** Exercise materials follows **

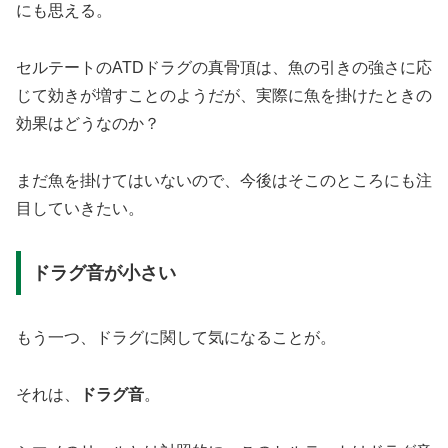
にも思える。
セルテートのATDドラグの真骨頂は、魚の引きの強さに応
じて効きが増すことのようだが、実際に魚を掛けたときの
効果はどうなのか？
まだ魚を掛けてはいないので、今後はそこのところにも注
目していきたい。
ドラグ音が小さい
もう一つ、ドラグに関して気になることが。
それは、
ドラグ音
。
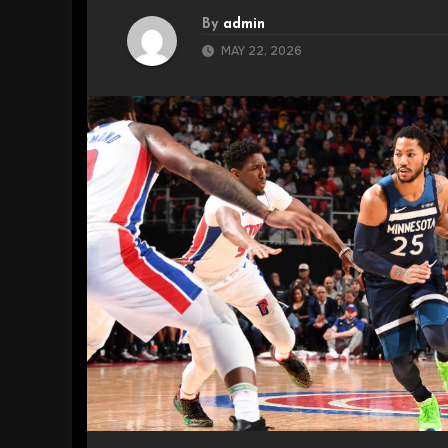
By
admin
MAY 22, 2026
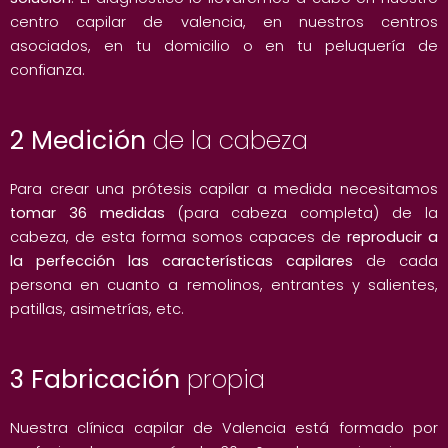
centro capilar de valencia, en nuestros centros
asociados, en tu domicilio o en tu peluquería de
confianza.
2 Medición
de la cabeza
Para crear una prótesis capilar a medida necesitamos
tomar 36 medidas
(para cabeza completa) de la
cabeza, de esta forma somos capaces de
reproducir a
la perfección las características capilares
de cada
persona en cuanto a remolinos, entrantes y salientes,
patillas, asimetrías, etc.
3 Fabricación
propia
Nuestra clínica capilar de Valencia está formado por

** End of Exercise materials **

# What to work on:
Identify every line in the material that contains the string "cabeza" and copy each of those lines in full.

# Response to the exercise:
de la cabeza
(para cabeza completa) de la
cabeza, de esta forma somos capaces de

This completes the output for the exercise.